‘Buy-to-let’ rooms at north Antrim care home only one element of RQIA concern

Northern Ireland’s health watchdog has said the welfare of residents at a Ballymoney care home remains its main priority after it ordered the closure of the facility.

Court Care Home in Ballymoney. Google image
Court Care Home in Ballymoney. Google image

The RQIA withdrew the operator’s licence for the Court Care Home after a number of concerns raised about its financial viability – including rooms being offered as buy-to-let investments.

However, the regulator has also said that the ‘invest in rooms’ scheme was “only one element of our wider concerns” in relation to the ongoing stability of the home.

Although such a scheme is not unlawful, some have questioned whether it is appropriate for a care home operator.

The regulator has said it did not receive the “necessary assurances” that would enable the home to continue operating.

“In recent weeks, the provider has advised us that they are no longer in a position to continue to operate The Court Care Home,” a RQIA spokesman said.

“RQIA has been in regular communication with the current provider during this time, and we have concluded that they are not in a position to provide RQIA with the necessary assurances to enable continued registration.

“In these circumstances the RQIA has issued a Notice of Decision to cancel the registration of the current provider in respect of The Court Care Home.”

He added: “RQIA acknowledges this will be a particularly challenging time for all residents, families and staff at The Court Care Home.

“At all times RQIA’s focus remains on ensuring a safe and reliable service for the residents of this home.”

The home is mainly an old age and dementia facility but can provide nursing care for those with a number of other health conditions.

The Department of Health and Northern Health Trust are now working to transfer almost 30 residents to other suitable care home accommodation.
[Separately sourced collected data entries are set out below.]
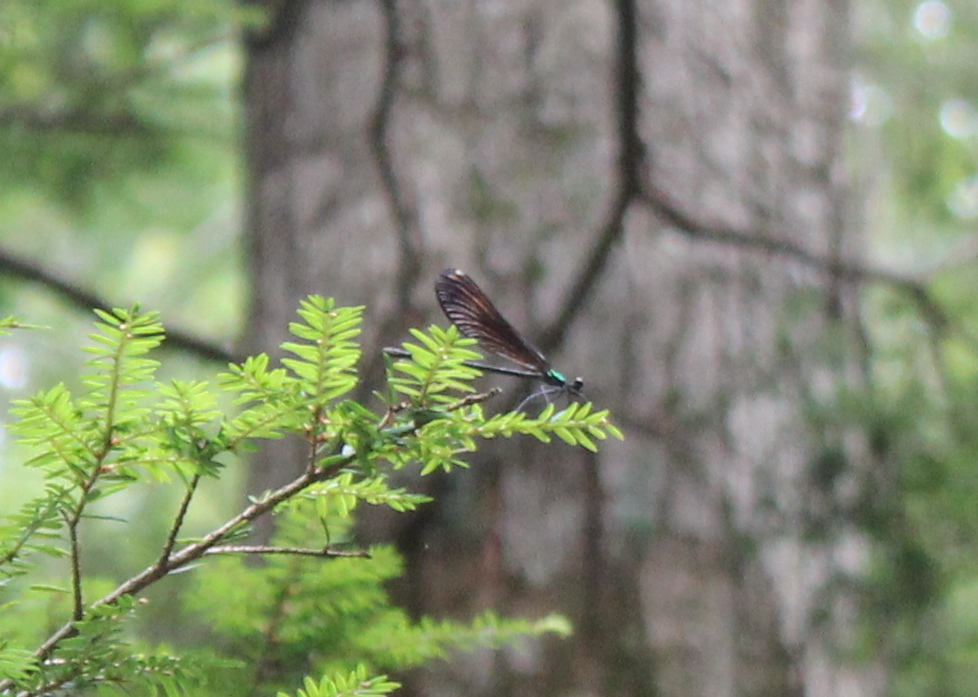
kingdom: Animalia
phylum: Arthropoda
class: Insecta
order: Odonata
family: Calopterygidae
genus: Calopteryx
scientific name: Calopteryx maculata
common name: Ebony jewelwing
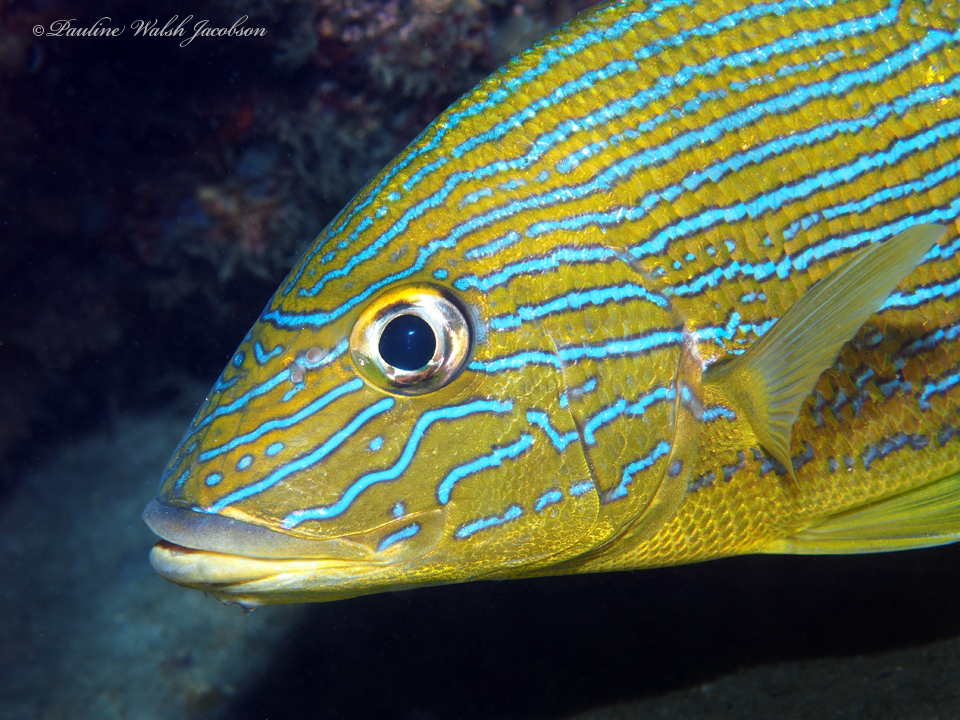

North Antrim MLA Mervyn Storey has written to both the health minister and the RQIA.

The DUP representative told the BBC: “People need to have clarity that the primary focus of any healthcare setting is about the needs of the residents, not financial arrangements which are nothing to do with their place in that establishment.

“When I spoke to the health minister, he was at pains to assure me that they weren’t aware of it being employed in any other provisions in Northern Ireland, but we absolutely need to be sure.”

He added:“The onus needs to be on the Department of Health, the RQIA and us all collectively because we all have loved ones who are in provisions similar to this.”

Alan Perry of the GMB trade union, said the invest-in-rooms funding model “prioritises profit over people”.